Oh, how to get through it AGAIN? How to say good bye, turn to my children with a plastered-on smile and say, "Ok guys, let's have some fun." It worked the first three (four?) times....not sure it will work this time.



And so I will write. The ups, the downs, the in's the outs. And along the way...perhaps I will find a way to get through it -- again. For the fourth (fifth?) time.

Friday, February 12, 2010

Until


Can you hear that noise? A slight, slow scratch. A deep and low groan. Beneath the surface, the electric pain is starting to erupt. Two years to the day the monster reared it's ugly head and threw my world upside down. Then -- reprieve. Almost a year and a half of glorious days with nary a twitch. Until last Saturday, when the first twinges woke me up in the middle of the night.

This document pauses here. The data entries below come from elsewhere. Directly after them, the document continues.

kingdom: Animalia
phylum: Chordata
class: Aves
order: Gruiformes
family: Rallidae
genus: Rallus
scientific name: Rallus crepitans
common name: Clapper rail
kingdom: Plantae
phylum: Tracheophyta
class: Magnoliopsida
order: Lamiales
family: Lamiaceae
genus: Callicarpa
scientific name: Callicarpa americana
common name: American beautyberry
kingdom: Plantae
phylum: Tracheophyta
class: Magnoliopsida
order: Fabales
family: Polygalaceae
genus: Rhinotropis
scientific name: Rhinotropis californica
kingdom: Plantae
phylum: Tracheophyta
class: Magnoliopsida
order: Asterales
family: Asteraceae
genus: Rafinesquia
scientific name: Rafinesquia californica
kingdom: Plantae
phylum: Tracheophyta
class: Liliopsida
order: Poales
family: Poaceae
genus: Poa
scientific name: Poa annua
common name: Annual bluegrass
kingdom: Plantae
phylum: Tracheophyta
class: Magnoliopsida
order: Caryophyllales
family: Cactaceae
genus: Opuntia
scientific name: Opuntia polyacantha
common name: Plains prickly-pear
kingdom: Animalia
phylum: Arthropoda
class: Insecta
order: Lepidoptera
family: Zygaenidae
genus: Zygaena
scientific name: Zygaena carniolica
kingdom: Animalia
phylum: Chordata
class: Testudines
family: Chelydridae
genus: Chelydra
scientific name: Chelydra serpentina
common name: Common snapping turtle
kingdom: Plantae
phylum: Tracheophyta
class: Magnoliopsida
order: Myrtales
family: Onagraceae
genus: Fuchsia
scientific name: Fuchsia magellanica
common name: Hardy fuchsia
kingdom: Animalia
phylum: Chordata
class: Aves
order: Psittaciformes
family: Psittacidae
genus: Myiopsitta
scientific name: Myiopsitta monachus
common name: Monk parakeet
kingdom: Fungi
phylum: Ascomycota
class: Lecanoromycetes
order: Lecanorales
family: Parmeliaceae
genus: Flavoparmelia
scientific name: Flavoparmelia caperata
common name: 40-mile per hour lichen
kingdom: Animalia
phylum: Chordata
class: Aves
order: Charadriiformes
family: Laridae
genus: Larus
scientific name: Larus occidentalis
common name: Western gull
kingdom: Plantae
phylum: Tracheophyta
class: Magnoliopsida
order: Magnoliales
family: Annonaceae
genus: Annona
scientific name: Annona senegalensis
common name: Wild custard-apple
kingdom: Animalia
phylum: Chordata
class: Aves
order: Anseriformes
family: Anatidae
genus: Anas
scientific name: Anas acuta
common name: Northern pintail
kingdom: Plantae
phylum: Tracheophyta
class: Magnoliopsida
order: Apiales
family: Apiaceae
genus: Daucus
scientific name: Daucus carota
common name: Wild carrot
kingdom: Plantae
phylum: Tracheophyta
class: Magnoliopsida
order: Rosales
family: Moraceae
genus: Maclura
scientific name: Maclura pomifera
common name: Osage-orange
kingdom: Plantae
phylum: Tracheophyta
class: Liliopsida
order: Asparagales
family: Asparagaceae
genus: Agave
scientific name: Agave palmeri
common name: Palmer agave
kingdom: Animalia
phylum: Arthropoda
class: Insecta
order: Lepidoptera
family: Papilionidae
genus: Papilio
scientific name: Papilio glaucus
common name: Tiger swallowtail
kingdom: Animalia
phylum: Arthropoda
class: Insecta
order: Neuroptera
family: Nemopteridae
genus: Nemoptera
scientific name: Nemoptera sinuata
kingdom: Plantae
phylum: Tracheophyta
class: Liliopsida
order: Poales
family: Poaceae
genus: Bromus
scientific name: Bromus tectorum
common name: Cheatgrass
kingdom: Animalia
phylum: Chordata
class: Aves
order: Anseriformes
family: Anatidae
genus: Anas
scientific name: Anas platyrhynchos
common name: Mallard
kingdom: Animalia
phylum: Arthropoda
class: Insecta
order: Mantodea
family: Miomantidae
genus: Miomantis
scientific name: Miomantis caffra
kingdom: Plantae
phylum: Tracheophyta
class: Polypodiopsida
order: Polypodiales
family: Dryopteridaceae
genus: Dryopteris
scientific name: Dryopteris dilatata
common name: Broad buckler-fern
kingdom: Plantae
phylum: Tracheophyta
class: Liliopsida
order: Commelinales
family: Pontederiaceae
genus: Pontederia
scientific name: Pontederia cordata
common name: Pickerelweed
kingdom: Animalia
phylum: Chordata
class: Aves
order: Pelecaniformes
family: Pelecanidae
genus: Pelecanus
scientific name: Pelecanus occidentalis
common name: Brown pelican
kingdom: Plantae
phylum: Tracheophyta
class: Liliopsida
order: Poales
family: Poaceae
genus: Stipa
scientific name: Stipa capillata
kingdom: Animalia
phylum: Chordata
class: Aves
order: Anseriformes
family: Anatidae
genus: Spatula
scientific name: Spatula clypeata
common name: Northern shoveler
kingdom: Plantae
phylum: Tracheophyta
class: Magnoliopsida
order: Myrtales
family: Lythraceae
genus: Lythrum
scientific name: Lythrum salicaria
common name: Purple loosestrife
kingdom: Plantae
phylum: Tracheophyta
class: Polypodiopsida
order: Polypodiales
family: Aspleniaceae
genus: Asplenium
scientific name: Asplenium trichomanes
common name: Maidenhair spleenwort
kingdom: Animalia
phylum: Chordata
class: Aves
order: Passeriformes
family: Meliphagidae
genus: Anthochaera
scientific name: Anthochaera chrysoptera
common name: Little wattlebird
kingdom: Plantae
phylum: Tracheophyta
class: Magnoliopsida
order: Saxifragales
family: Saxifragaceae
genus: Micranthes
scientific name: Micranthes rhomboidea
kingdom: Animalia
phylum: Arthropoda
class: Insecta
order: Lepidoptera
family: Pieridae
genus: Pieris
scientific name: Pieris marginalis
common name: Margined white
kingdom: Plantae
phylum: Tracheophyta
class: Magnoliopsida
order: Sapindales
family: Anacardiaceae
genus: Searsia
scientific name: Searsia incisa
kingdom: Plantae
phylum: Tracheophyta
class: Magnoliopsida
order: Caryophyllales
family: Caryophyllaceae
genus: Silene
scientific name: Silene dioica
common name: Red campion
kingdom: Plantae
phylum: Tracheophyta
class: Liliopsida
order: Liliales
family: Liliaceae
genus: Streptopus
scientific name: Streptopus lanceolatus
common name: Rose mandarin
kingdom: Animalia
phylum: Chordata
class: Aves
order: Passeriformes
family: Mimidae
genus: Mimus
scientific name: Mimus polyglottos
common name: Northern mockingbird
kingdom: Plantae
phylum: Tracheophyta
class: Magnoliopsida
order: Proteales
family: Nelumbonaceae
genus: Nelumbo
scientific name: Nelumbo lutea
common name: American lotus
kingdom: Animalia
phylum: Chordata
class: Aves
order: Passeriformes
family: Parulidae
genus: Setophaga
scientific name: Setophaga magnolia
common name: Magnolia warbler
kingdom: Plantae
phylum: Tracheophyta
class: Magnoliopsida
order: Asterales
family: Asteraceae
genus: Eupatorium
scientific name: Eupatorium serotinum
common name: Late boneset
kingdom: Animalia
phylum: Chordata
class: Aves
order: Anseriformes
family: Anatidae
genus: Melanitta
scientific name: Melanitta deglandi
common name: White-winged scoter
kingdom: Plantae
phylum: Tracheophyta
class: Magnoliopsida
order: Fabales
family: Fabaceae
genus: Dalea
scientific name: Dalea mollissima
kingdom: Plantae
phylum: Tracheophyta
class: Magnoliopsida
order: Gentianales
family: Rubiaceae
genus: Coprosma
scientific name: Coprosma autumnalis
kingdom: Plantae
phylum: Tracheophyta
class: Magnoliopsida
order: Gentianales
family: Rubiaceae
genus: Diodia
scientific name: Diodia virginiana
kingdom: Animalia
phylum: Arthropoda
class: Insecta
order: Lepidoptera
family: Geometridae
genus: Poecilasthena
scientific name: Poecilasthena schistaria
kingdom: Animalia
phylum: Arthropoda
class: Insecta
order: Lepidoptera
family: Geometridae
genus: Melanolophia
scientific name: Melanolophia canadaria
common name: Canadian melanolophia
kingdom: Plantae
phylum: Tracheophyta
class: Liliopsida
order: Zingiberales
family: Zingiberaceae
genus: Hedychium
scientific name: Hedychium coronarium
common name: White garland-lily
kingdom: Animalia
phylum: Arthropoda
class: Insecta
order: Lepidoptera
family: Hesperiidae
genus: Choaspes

No. No way. Just a twinge. Must be the weather. (Yes, when the weather is changing, I can feel it in my teeth.) But then Sunday came, then the next day, the next. Oh no. What have I done? What can I do? I look back at my records. My multiple notes from the neurologists. I dig out from my safe, my last remains of my meds -- are they expired? Will they work again? I cry. I pray. I beg -- please no! Not again! Not now!
And so I wait for the beast to show full and strong. I remain quiet, waiting for my face to contort to the pain mask that I wore. I am already saying goodbye to the life I have built here, to the Mom I have been. Because when the trigeminal neuralgia monster awakens fully, it consumes everyone and everything in it's path.

Will I survive it this time? Will my family? Will I find a doctor here that will believe me? And isn't it ironic, that on February 12, 2008 I wrote a very similar note on a scraggly piece of paper. Only then, I didn't recognize the monster. We hadn't yet formally met.